Although our first sales won't happen until May, we have a list of customers whose demands we canot currently meet. To us, this is a form of evidence - the farmers whose are the intended end-users of the machine are signing up to buy it because they see how it can improve their lives. When they learn about the MCT, they tell us the different ways it can improve their lives: by reducing opportunities for crop spoilage, by saving them time and labor, by giving them cleaner grain so that they can sell their crops at a premium. We hear the same stories from organizations outside of Tanzania too: farmers across East Africa want a better threshing method.

We also are confident because our customers, rural entrepreneurs looking to start a small, are interested in buying the machine. They see a big business opportunity for themselves because they believe this is a service their community wants. Their eagerness to start a threshing business with the MCT gives us confidence that every machine we sell will be used often, thereby creating and spreading positive social impact.

This summer will be the first time that the MCT will be sold to customers and used unsupervised by the Imara Tech team, and we plan to use that time to carefully measure its true impact on farmers. We have one researcher joining us from UC Davis that will be spending a month speaking with farmers and MCT owners, and we have identified two entrepreneurs who will be providing us with regular usage reports in exchange for assistance in purchasing the machines.

Do you have current users or testers?

Because the MCT's testing periods are limited to the harvest season, which typically runs for a couple of months between late May and August, we currently do not have any active users. As mentioned before, we plan to make our first sales in May and then will have 15 MCTs being used and monitored in the field.

What is your strategy for expanding use of your innovation?

To scale up the usage and sales of the MCT, Imara Tech plans to establish workshops in major agricultural hubs throughout Tanzania. These hubs will fabricate MCTs, service existing machines that are in need of repairs, act as a showroom for potential buyers, and hold stock to be sold before the harvest season.

Sales of the MCT will happen with the assistance of partner organizations that have established networks with farmers in rural areas, either specializing in last-mile distribution or in selling inputs to farmers. We have already begun discussions with two organizations that fit these criteria and are in communication with them on how we can work together as Imara Tech scales.

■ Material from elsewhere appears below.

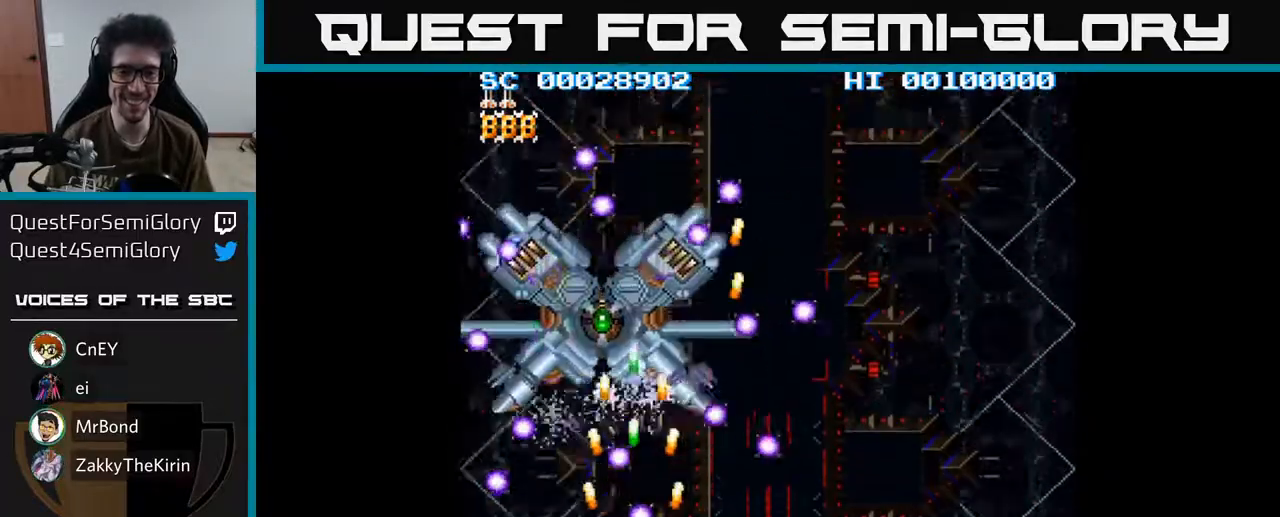
{"buttons": ["A", "DPAD_UP"], "left_stick": "center", "right_stick": "center", "events": [[17, "A", "up"], [17, "DPAD_RIGHT", "down"], [117, "A", "down"], [150, "A", "up"], [233, "DPAD_RIGHT", "up"], [300, "A", "down"], [317, "DPAD_LEFT", "down"], [367, "A", "up"], [467, "A", "down"], [467, "DPAD_UP", "down"], [500, "DPAD_LEFT", "up"]]}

One of the things that our users have demanded is assistance with financing: although the MCT can earn users up to $12 per hour and therefore be paid off over the course of the harvest season, the upfront cost is daunting to certain farmers. User’s want financial assistance when purchasing, and also need a warranty to cover the expected payback period of the product. To promote adoption, we’re offering both. The warranty and repairs will be covered by Imara Tech using our technicians based out of our workshops, and we plan to cover the financing through a partner organization: we have already identified one potential partner that offers three year financing on equipment purchases, which we believe will be a very promising partnership for both organizations and will enable us to reach a broader customer-base.

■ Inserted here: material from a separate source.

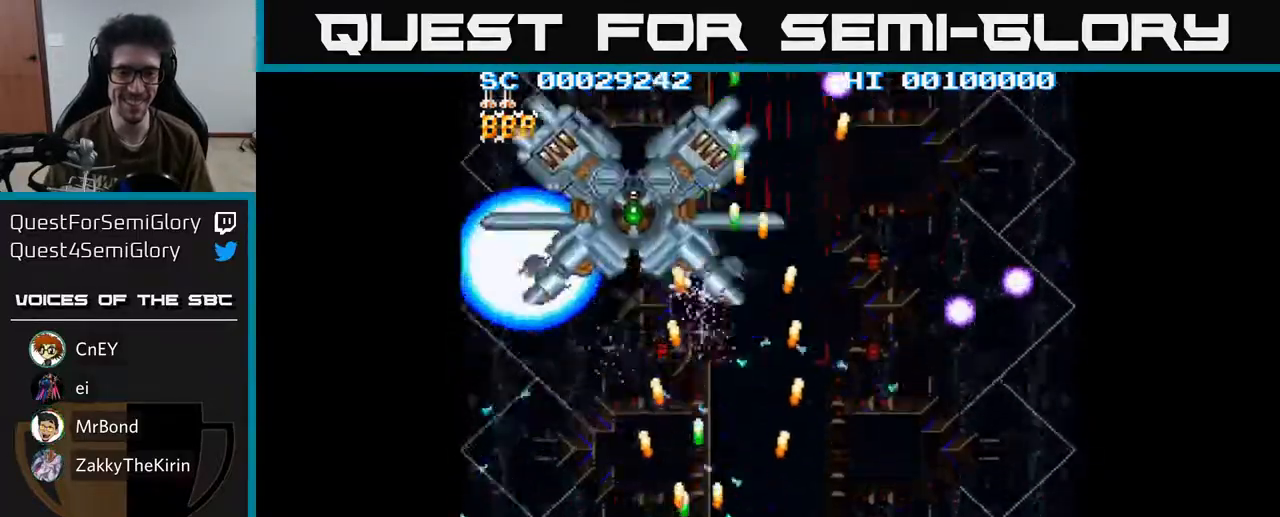
{"buttons": ["DPAD_UP"], "left_stick": "center", "right_stick": "center", "events": [[17, "A", "up"], [133, "A", "down"], [183, "A", "up"], [283, "A", "down"], [333, "A", "up"], [350, "DPAD_RIGHT", "down"], [433, "A", "down"], [483, "A", "up"], [483, "DPAD_RIGHT", "up"]]}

Through our distributed manufacturing model and with the help of strong partnerships for distribution and financing, Imara envisions expanding its presence and serving the estimated 110 million smallholder farmers throughout East Africa.

Next Steps

In the next year, Imara Tech plans to:

    Sell the first round of 15 MCTs
    Gather data on the MCT’s usage and its social impact
    Raise investment for the upcoming year
    Establish the first workshop unit and begin production of MCTs for 2017
    Finalize partnerships with distribution and finance partners

Discuss

Question for the innovator

Hello Elliot Avila and Alfred Chengula,
How will improved threshing and financing solve postharvest loss like aflatoxin?
How will merely raising production deliver the net benefits to growers unless growers can store their harvest for better prices?
Have you considered adding Mobile utlity storage to your package?